## Required work
Set down every line of text in the material below, unchanged and in the same order. Leave the pictures out.

*** Opening Data extracts ***

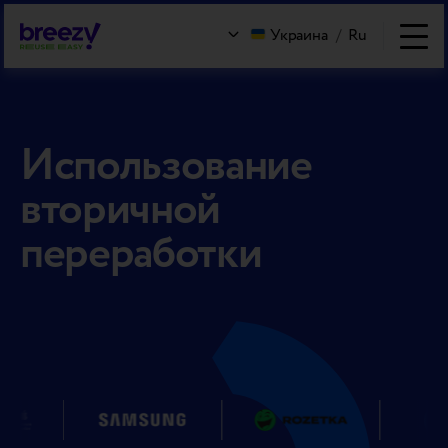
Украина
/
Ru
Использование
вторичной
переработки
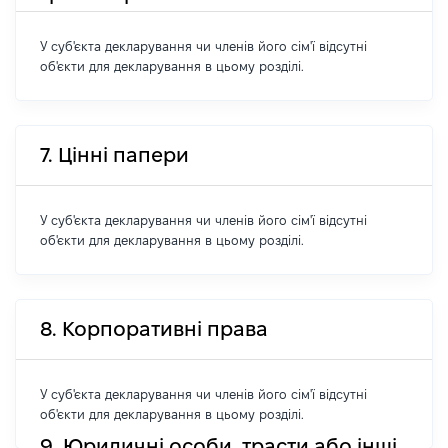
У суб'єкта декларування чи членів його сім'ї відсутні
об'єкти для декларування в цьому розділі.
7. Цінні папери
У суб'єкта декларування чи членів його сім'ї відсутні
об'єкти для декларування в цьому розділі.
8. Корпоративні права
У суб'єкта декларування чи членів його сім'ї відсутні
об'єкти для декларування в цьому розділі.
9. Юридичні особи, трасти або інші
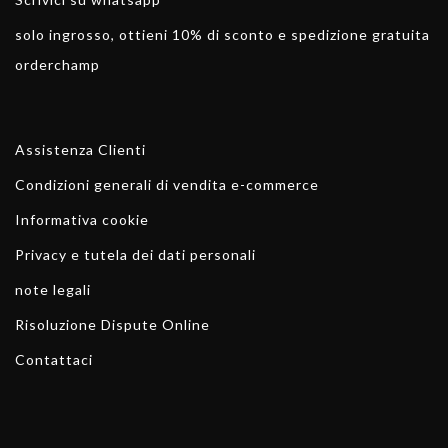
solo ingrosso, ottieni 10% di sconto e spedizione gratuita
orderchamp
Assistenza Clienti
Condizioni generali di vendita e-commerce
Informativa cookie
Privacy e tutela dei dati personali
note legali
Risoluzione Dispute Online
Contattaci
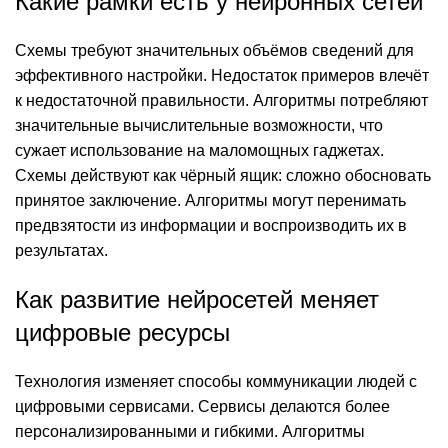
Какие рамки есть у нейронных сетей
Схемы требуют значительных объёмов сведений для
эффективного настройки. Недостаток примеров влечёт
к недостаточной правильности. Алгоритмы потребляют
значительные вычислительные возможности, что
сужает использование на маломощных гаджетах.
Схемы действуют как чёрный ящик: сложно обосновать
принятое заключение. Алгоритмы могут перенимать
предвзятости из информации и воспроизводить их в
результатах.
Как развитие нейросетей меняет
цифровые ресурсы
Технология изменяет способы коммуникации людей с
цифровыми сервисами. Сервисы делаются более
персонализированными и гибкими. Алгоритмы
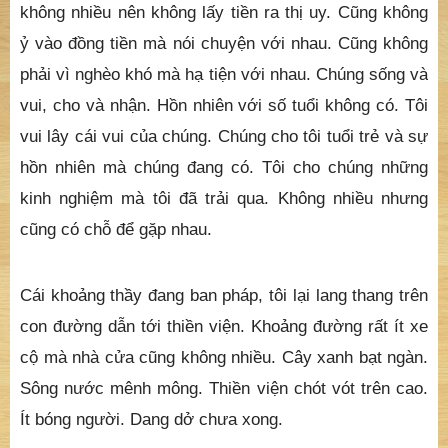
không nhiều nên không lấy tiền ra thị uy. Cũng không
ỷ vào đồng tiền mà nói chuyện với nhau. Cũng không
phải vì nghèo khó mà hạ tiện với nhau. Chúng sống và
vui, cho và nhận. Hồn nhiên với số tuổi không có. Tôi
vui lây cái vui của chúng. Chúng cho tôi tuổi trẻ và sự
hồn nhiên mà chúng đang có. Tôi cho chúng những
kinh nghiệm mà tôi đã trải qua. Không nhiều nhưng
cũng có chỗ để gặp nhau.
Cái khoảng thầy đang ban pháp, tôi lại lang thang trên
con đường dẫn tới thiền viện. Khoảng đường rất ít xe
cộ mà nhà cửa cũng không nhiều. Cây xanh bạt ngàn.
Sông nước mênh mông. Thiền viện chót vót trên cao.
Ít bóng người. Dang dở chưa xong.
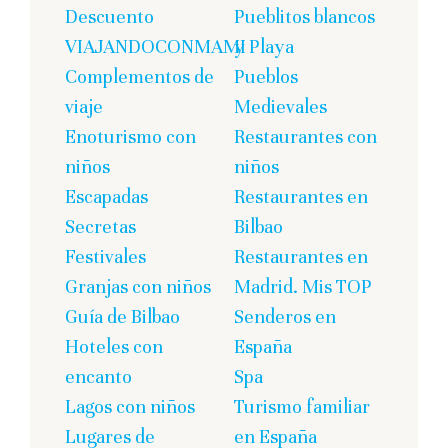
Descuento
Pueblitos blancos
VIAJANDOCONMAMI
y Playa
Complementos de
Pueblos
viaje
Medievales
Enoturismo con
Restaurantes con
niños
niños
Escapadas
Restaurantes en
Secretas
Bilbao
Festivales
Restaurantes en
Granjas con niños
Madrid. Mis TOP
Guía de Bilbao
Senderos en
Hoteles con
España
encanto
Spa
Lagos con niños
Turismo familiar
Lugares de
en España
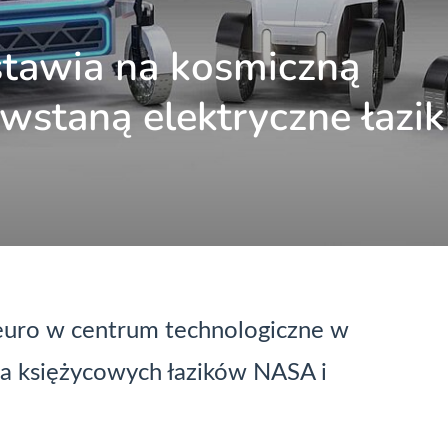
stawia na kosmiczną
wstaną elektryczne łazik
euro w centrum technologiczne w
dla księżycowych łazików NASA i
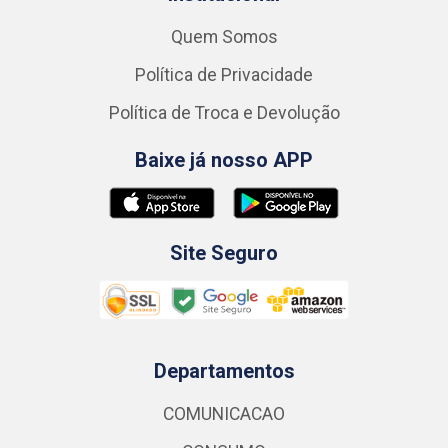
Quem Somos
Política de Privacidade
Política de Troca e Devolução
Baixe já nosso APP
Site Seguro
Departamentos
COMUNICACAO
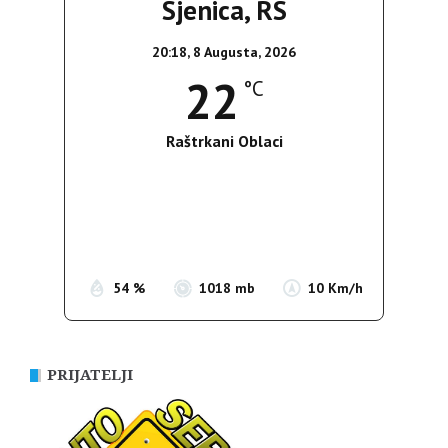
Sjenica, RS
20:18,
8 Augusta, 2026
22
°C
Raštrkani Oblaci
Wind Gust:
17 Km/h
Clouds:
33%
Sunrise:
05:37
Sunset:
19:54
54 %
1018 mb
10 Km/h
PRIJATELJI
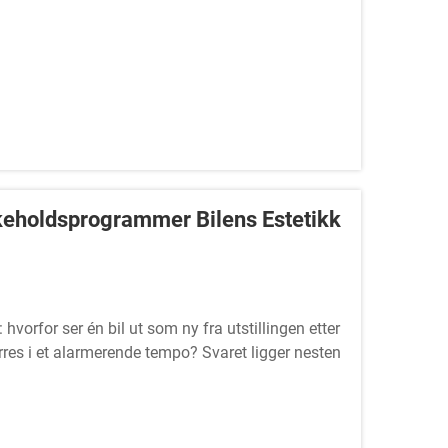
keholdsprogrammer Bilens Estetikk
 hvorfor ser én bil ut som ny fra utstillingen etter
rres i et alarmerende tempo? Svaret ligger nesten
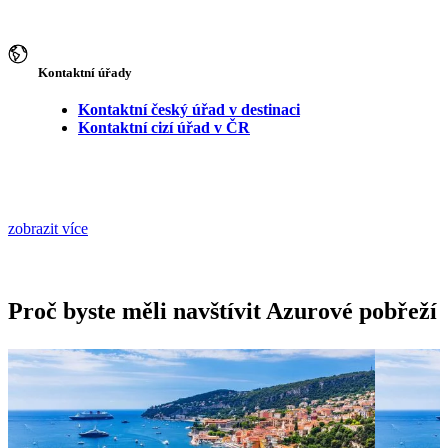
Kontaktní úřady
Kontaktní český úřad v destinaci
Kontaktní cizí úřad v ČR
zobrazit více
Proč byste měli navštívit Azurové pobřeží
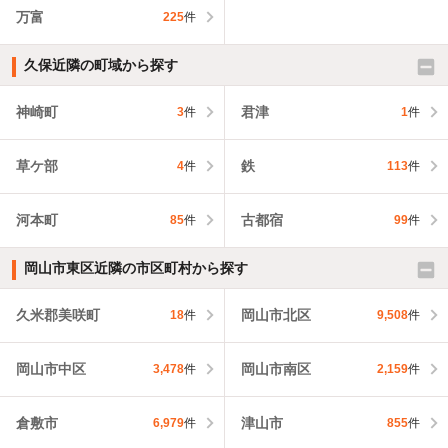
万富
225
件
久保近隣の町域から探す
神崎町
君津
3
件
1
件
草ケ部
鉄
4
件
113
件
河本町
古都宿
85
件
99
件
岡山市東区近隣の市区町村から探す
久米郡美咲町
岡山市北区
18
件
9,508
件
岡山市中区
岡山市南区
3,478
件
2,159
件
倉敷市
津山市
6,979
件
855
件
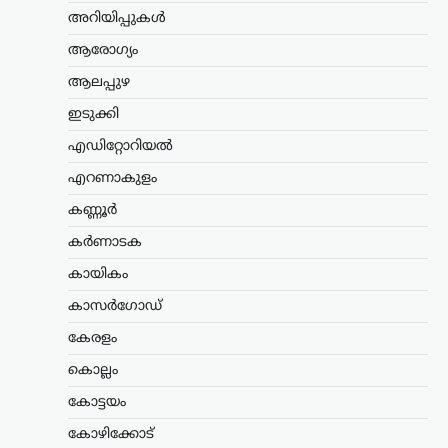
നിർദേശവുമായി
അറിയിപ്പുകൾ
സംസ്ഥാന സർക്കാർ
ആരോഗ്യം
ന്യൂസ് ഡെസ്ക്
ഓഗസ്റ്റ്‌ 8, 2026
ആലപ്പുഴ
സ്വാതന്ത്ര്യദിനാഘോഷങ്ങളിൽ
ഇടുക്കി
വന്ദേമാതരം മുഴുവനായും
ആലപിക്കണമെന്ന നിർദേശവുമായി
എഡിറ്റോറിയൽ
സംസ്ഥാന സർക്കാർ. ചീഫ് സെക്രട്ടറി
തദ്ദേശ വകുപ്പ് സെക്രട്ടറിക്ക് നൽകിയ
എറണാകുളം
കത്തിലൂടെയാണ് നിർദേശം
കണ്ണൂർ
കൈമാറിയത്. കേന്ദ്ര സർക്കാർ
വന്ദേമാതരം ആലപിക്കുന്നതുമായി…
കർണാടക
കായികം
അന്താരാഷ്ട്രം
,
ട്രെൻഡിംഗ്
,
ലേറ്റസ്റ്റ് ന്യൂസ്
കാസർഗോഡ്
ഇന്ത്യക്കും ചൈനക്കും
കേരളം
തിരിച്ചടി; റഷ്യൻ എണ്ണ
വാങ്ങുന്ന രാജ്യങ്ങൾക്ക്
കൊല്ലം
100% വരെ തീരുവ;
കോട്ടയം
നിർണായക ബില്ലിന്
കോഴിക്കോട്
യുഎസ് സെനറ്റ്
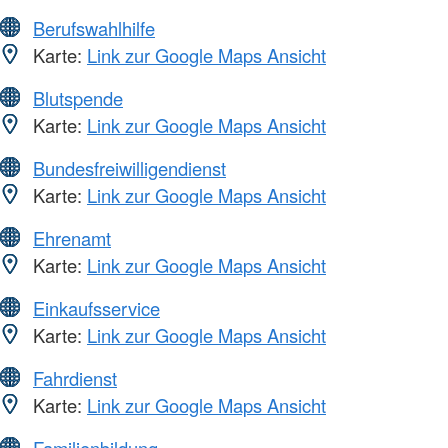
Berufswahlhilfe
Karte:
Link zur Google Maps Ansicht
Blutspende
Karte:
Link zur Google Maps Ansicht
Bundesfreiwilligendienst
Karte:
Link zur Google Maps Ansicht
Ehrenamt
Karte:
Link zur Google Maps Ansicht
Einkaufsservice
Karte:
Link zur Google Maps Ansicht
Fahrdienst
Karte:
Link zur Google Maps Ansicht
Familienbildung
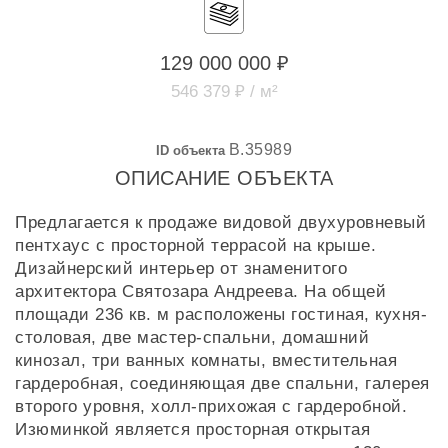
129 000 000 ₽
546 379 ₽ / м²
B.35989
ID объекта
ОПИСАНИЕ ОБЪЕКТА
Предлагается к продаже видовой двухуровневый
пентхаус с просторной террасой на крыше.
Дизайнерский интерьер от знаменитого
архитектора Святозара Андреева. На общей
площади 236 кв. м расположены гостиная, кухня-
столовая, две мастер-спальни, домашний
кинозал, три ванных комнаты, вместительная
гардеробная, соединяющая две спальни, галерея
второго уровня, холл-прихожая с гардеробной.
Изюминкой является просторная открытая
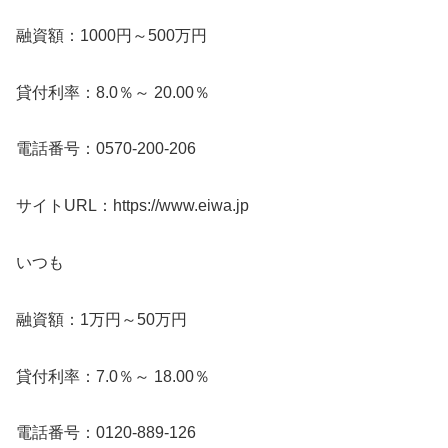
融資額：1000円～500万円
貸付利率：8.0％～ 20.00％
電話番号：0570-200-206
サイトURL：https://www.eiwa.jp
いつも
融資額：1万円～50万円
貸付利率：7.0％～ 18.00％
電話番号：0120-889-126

*** Closing Data extracts ***

## Task result
Украина
/
Ru
Использование
вторичной
переработки
У суб'єкта декларування чи членів його сім'ї відсутні
об'єкти для декларування в цьому розділі.
7. Цінні папери
У суб'єкта декларування чи членів його сім'ї відсутні
об'єкти для декларування в цьому розділі.
8. Корпоративні права
У суб'єкта декларування чи членів його сім'ї відсутні
об'єкти для декларування в цьому розділі.
9. Юридичні особи, трасти або інші
solo ingrosso, ottieni 10% di sconto e spedizione gratuita
orderchamp
Assistenza Clienti
Condizioni generali di vendita e-commerce
Informativa cookie
Privacy e tutela dei dati personali
note legali
Risoluzione Dispute Online
Contattaci
Какие рамки есть у нейронных сетей
Схемы требуют значительных объёмов сведений для
эффективного настройки. Недостаток примеров влечёт
к недостаточной правильности. Алгоритмы потребляют
значительные вычислительные возможности, что
сужает использование на маломощных гаджетах.
Схемы действуют как чёрный ящик: сложно обосновать
принятое заключение. Алгоритмы могут перенимать
предвзятости из информации и воспроизводить их в
результатах.
Как развитие нейросетей меняет
цифровые ресурсы
Технология изменяет способы коммуникации людей с
цифровыми сервисами. Сервисы делаются более
персонализированными и гибкими. Алгоритмы
không nhiều nên không lấy tiền ra thị uy. Cũng không
ỷ vào đồng tiền mà nói chuyện với nhau. Cũng không
phải vì nghèo khó mà hạ tiện với nhau. Chúng sống và
vui, cho và nhận. Hồn nhiên với số tuổi không có. Tôi
vui lây cái vui của chúng. Chúng cho tôi tuổi trẻ và sự
hồn nhiên mà chúng đang có. Tôi cho chúng những
kinh nghiệm mà tôi đã trải qua. Không nhiều nhưng
cũng có chỗ để gặp nhau.
Cái khoảng thầy đang ban pháp, tôi lại lang thang trên
con đường dẫn tới thiền viện. Khoảng đường rất ít xe
cộ mà nhà cửa cũng không nhiều. Cây xanh bạt ngàn.
Sông nước mênh mông. Thiền viện chót vót trên cao.
Ít bóng người. Dang dở chưa xong.
Descuento
Pueblitos blancos
VIAJANDOCONMAMI
y Playa
Complementos de
Pueblos
viaje
Medievales
Enoturismo con
Restaurantes con
niños
niños
Escapadas
Restaurantes en
Secretas
Bilbao
Festivales
Restaurantes en
Granjas con niños
Madrid. Mis TOP
Guía de Bilbao
Senderos en
Hoteles con
España
encanto
Spa
Lagos con niños
Turismo familiar
Lugares de
en España
stawia na kosmiczną
wstaną elektryczne łazik
euro w centrum technologiczne w
dla księżycowych łazików NASA i
Quem Somos
Política de Privacidade
Política de Troca e Devolução
Baixe já nosso APP
Site Seguro
Departamentos
COMUNICACAO
Sjenica, RS
20:18,
8 Augusta, 2026
22
°C
Raštrkani Oblaci
Wind Gust:
17 Km/h
Clouds:
33%
Sunrise:
05:37
Sunset:
19:54
54 %
1018 mb
10 Km/h
PRIJATELJI
keholdsprogrammer Bilens Estetikk
 hvorfor ser én bil ut som ny fra utstillingen etter
rres i et alarmerende tempo? Svaret ligger nesten
Kontaktní úřady
Kontaktní český úřad v destinaci
Kontaktní cizí úřad v ČR
zobrazit více
Proč byste měli navštívit Azurové pobřeží
万富
225
件
久保近隣の町域から探す
神崎町
君津
3
件
1
件
草ケ部
鉄
4
件
113
件
河本町
古都宿
85
件
99
件
岡山市東区近隣の市区町村から探す
久米郡美咲町
岡山市北区
18
件
9,508
件
岡山市中区
岡山市南区
3,478
件
2,159
件
倉敷市
津山市
6,979
件
855
件
നിർദേശവുമായി
അറിയിപ്പുകൾ
സംസ്ഥാന സർക്കാർ
ആരോഗ്യം
ന്യൂസ് ഡെസ്ക്
ഓഗസ്റ്റ്‌ 8, 2026
ആലപ്പുഴ
സ്വാതന്ത്ര്യദിനാഘോഷങ്ങളിൽ
ഇടുക്കി
വന്ദേമാതരം മുഴുവനായും
ആലപിക്കണമെന്ന നിർദേശവുമായി
എഡിറ്റോറിയൽ
സംസ്ഥാന സർക്കാർ. ചീഫ് സെക്രട്ടറി
തദ്ദേശ വകുപ്പ് സെക്രട്ടറിക്ക് നൽകിയ
എറണാകുളം
കത്തിലൂടെയാണ് നിർദേശം
കണ്ണൂർ
കൈമാറിയത്. കേന്ദ്ര സർക്കാർ
വന്ദേമാതരം ആലപിക്കുന്നതുമായി…
കർണാടക
കായികം
അന്താരാഷ്ട്രം
,
ട്രെൻഡിംഗ്
,
ലേറ്റസ്റ്റ് ന്യൂസ്
കാസർഗോഡ്
ഇന്ത്യക്കും ചൈനക്കും
കേരളം
തിരിച്ചടി; റഷ്യൻ എണ്ണ
വാങ്ങുന്ന രാജ്യങ്ങൾക്ക്
കൊല്ലം
100% വരെ തീരുവ;
കോട്ടയം
നിർണായക ബില്ലിന്
കോഴിക്കോട്
യുഎസ് സെനറ്റ്
Berufswahlhilfe
Karte:
Link zur Google Maps Ansicht
Blutspende
Karte:
Link zur Google Maps Ansicht
Bundesfreiwilligendienst
Karte:
Link zur Google Maps Ansicht
Ehrenamt
Karte:
Link zur Google Maps Ansicht
Einkaufsservice
Karte:
Link zur Google Maps Ansicht
Fahrdienst
Karte:
Link zur Google Maps Ansicht
Familienbildung
129 000 000 ₽
546 379 ₽ / м²
B.35989
ID объекта
ОПИСАНИЕ ОБЪЕКТА
Предлагается к продаже видовой двухуровневый
пентхаус с просторной террасой на крыше.
Дизайнерский интерьер от знаменитого
архитектора Святозара Андреева. На общей
площади 236 кв. м расположены гостиная, кухня-
столовая, две мастер-спальни, домашний
кинозал, три ванных комнаты, вместительная
гардеробная, соединяющая две спальни, галерея
второго уровня, холл-прихожая с гардеробной.
Изюминкой является просторная открытая
融資額：1000円～500万円
貸付利率：8.0％～ 20.00％
電話番号：0570-200-206
サイトURL：https://www.eiwa.jp
いつも
融資額：1万円～50万円
貸付利率：7.0％～ 18.00％
電話番号：0120-889-126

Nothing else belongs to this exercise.